Closing costs on a real estate transaction can add up to a substantial amount, and unexpected costs can be a very unpleasant surprise for either the buyer or seller. It's important to understand all the costs associated with buying or selling real estate, and one often overlooked cost is the conveyance tax.
If you understand what a conveyance tax is, who pays it, and how to calculate it, you'll have a much better idea of what to expect when it comes time to close the deal.
What is conveyance tax?
A conveyance tax is a tax paid on the real estate transfer process (also called "conveyancing") and levied by the state, county, or local municipality. The amount of conveyance tax paid is typically based on the sale price of the property, and the tax rate varies between different states and counties.
Depending on the area, the conveyance tax may be a percentage of the sale price or a set amount per $100, $500, or $1,000 of the sale price. However, some states don't charge a conveyance tax at all.
The conveyance tax is also often referred to as a real estate transfer tax or documentary transfer tax. The term used may vary depending on the state.
A conveyance tax may be imposed on any type of real property, depending on the state. This means a real estate conveyance tax may have to be paid whether the property is vacant land, a residential property, or commercial real estate.
Who pays conveyance tax?
A question that often comes up is whether the seller or buyer is responsible for paying the transfer tax. Some states have rules as to who's responsible for the tax, but most states don't care who pays it as long as it's paid. Even in states that don't have a rule as to who pays the transfer fee, it's usually customary for it to come out of the seller's proceeds.
If the real estate sale is handled by a title company, the transfer tax will usually be paid out of the sale proceeds at closing. In other cases, the conveyance tax will have to be paid to the town clerk when the deed is filed.
Whether the conveyance tax gets paid by the buyer or seller, it's important to negotiate this piece of the deal before signing the purchase agreement.

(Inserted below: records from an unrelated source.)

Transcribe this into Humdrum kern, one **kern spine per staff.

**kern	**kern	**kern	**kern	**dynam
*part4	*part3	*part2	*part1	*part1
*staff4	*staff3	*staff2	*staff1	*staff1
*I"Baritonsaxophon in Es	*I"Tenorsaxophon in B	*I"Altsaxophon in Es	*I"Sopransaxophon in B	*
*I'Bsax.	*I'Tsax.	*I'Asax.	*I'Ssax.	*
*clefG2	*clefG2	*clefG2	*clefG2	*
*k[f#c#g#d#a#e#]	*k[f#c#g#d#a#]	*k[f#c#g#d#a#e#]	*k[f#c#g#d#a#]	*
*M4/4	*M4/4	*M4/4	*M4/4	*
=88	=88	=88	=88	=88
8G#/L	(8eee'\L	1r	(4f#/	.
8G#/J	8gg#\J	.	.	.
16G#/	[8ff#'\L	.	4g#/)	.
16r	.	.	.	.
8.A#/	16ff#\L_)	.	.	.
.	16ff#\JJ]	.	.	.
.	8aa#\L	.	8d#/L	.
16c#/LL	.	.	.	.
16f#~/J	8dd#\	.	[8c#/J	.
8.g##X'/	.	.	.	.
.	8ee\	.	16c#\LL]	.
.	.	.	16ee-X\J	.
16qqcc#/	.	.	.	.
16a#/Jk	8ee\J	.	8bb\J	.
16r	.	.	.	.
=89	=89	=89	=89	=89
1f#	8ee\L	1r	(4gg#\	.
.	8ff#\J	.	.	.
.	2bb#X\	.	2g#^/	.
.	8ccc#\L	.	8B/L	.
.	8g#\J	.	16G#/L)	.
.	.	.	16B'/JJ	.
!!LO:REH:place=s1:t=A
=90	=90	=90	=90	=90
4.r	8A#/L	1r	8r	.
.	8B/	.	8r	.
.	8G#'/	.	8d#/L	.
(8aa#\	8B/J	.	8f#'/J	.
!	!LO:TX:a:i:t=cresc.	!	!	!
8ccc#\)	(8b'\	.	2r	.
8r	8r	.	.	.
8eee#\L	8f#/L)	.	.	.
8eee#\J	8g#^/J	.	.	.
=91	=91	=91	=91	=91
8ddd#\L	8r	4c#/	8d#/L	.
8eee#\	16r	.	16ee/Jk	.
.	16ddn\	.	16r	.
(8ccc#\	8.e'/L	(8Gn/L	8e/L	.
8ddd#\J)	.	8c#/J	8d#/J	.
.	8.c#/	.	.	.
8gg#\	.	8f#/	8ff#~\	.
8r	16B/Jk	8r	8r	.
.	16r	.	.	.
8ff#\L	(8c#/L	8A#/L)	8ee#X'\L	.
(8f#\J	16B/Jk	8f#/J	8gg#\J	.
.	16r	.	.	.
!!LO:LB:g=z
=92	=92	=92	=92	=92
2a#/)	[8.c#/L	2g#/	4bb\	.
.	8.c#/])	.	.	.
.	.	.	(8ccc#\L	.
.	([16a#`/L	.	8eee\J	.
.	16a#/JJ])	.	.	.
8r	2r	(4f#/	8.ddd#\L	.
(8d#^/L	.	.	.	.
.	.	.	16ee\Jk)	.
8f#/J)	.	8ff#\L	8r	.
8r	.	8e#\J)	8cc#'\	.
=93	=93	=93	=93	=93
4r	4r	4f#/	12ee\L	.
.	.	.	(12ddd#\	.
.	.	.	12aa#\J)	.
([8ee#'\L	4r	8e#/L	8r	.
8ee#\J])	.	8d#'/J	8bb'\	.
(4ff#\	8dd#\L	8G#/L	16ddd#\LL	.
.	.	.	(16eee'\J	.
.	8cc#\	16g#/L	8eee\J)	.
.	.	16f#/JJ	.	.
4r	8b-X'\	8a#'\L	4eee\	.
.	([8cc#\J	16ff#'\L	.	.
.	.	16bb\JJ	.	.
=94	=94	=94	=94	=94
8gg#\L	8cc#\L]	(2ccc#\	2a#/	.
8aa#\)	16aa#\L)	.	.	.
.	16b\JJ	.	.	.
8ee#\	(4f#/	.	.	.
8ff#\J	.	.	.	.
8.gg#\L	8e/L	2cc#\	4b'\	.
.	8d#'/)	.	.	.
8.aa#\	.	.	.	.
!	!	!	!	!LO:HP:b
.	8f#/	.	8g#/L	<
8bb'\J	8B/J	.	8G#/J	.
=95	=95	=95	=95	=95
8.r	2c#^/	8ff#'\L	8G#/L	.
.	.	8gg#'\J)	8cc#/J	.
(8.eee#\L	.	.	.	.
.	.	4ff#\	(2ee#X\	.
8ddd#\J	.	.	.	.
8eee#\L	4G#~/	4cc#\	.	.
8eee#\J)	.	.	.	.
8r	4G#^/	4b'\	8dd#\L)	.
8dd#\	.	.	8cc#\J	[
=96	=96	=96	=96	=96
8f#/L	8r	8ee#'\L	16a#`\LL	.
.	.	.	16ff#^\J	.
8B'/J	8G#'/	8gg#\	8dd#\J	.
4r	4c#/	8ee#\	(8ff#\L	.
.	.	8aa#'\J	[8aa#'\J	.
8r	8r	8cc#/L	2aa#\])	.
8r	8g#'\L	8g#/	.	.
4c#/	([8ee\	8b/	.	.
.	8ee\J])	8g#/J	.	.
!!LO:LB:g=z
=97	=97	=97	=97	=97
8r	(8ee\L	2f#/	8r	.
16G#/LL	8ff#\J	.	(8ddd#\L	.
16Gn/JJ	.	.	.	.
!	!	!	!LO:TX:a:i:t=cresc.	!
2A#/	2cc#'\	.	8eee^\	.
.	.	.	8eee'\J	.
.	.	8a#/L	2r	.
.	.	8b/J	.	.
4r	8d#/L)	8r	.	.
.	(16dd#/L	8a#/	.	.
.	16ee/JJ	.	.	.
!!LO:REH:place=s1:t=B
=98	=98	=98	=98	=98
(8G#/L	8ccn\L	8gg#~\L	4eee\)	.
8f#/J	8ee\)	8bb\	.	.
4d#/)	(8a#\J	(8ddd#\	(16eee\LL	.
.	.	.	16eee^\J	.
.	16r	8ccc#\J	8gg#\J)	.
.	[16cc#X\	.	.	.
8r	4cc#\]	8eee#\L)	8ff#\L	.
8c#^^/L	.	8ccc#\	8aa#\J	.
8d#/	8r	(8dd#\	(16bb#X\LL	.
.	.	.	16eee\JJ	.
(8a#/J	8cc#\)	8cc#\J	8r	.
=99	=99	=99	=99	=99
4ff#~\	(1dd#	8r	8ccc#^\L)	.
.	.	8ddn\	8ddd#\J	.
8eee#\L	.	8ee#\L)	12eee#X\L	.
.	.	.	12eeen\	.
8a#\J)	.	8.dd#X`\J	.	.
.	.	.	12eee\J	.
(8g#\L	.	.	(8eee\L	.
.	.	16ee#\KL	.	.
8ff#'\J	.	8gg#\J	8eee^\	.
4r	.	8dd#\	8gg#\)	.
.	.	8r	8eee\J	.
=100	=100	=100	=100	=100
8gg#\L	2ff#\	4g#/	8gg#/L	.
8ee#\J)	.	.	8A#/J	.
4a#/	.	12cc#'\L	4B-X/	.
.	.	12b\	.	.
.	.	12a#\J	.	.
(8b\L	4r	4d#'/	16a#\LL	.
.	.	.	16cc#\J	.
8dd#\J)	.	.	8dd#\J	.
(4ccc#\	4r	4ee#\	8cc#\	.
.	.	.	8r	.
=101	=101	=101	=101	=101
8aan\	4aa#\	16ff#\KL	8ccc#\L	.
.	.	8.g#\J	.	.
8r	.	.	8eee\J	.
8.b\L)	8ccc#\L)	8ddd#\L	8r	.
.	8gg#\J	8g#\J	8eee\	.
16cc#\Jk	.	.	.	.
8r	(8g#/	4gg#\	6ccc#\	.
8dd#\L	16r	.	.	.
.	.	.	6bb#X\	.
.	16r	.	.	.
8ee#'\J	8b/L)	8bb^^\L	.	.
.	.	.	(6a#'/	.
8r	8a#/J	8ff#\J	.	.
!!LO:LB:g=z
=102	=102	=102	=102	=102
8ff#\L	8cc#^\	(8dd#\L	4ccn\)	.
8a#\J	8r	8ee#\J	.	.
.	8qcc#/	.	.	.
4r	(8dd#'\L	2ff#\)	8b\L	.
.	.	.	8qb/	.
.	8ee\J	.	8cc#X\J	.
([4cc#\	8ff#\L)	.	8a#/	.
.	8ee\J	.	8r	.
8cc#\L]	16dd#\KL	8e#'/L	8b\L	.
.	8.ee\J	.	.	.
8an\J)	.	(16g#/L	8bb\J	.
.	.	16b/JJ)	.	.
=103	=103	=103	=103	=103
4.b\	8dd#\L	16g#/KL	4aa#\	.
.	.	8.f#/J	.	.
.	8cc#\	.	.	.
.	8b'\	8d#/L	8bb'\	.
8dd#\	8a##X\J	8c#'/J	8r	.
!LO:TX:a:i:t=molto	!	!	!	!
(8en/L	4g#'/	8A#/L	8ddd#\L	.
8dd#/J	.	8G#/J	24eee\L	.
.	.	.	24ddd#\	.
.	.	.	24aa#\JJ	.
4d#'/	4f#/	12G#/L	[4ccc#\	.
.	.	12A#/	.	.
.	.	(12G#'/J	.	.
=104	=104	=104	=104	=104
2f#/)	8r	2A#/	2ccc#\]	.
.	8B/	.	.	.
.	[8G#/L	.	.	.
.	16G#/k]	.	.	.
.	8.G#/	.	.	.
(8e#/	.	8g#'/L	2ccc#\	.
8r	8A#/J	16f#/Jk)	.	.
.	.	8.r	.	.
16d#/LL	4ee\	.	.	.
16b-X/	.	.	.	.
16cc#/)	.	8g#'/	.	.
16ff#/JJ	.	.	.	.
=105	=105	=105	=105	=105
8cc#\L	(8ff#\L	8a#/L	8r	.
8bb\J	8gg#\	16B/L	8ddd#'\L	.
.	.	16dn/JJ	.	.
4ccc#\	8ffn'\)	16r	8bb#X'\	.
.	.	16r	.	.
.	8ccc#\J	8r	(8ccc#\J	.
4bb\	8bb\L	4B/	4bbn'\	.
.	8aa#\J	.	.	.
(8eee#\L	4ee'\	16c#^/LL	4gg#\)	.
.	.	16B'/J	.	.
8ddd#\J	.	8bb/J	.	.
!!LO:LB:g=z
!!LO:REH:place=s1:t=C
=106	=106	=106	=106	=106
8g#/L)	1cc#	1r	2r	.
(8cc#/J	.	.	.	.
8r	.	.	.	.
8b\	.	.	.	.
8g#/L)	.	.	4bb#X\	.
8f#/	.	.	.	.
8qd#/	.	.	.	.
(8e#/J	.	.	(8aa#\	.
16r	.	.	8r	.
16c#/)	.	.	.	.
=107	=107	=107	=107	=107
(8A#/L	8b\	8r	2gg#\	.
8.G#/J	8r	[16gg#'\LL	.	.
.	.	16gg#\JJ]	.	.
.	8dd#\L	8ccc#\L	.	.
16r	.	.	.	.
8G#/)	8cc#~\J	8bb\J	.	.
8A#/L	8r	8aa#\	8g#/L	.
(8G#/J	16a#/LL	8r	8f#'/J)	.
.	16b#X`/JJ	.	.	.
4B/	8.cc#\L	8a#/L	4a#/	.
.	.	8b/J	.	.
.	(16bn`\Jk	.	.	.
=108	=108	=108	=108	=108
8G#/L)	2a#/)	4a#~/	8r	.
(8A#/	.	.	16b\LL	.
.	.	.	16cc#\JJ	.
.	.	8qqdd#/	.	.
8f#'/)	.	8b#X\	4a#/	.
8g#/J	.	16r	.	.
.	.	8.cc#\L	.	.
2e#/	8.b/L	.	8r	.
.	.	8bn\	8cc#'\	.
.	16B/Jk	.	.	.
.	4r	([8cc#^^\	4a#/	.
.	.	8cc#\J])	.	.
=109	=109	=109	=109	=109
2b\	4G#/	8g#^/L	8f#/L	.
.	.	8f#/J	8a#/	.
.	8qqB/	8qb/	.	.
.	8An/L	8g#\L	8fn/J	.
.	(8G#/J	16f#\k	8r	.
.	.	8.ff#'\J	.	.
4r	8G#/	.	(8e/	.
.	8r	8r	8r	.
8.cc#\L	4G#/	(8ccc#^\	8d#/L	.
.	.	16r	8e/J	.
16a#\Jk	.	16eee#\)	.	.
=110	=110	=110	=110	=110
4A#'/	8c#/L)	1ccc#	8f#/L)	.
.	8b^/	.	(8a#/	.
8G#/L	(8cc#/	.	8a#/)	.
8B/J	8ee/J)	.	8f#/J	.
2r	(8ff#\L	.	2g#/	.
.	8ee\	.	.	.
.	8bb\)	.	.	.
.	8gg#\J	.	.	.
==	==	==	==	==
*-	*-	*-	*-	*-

It could be a significant amount of money in some states, so it's best not to wait to negotiate that at the closing table or town clerk's office.
How to calculate conveyance tax on a real estate transaction
How the conveyance tax is calculated will depend on the city, county, and state the property is in. In most cases, you'll only be looking at a county and state or even just a state conveyance tax. However, some cities charge a municipal conveyance tax as well.
For instance, the City of Chicago charges a local conveyance tax of $5.25 per $500 of the sales price. That's quite significant considering the State of Illinois only charges $0.50 for each $500.
Calculating the tax rate for property sold in Arizona is quite simple, because they simply charge a flat $2. However, most states base their conveyance fee on the sales price. For instance, Michigan charges a transfer tax of $7.50 per $1,000. If a property is sold in Detroit, a tax of $1.10 per $1,000 would also have to be paid to Wayne County in addition to the state tax. Here's how you would do the math:
Purchase price: $120,000
State conveyance tax: $7.50 per $1,000
County conveyance tax: $1.10 per $1,000
Total conveyance tax: $8.60 per $1,000
Since the tax is per thousand, you would divide the purchase price by $1,000
$120,000 / $1,000 = 120
$8.60 x 120 = $1,032
So, in this case, a conveyance tax of $1,032 would have to be paid when the deed is filed.
Now let's say it was a multifamily property being sold for $5 million in the same city. The conveyance tax on that deal would be $43,000. This is a great example of why you want to calculate the tax amount ahead of time and agree on who's paying it before you're sitting at the closing table.
In most states the conveyance tax is paid when the deed is recorded, so what does this mean on deals that involve a land contract?
Since a deed isn't typically recorded until the land contract is paid off, the transfer tax isn't paid until then either. This is important to understand, especially if the land contract doesn't have a balloon payment. The seller could be stuck coming out of pocket for the conveyance tax after they receive their last payment if they're not prepared.
The Millionacres bottom line
Unfortunately, there's no clear-cut answer as to how much the conveyance tax on a real estate transaction is going to be or who's going to pay it. The most important thing to take away is that you'll want to find out early on in a deal what the tax rate is and how many conveyance taxes will have to be paid on the deal. You also want to establish who's going to be responsible for it to avoid any last-minute surprises. We all know that real estate transactions come with enough of those as it is.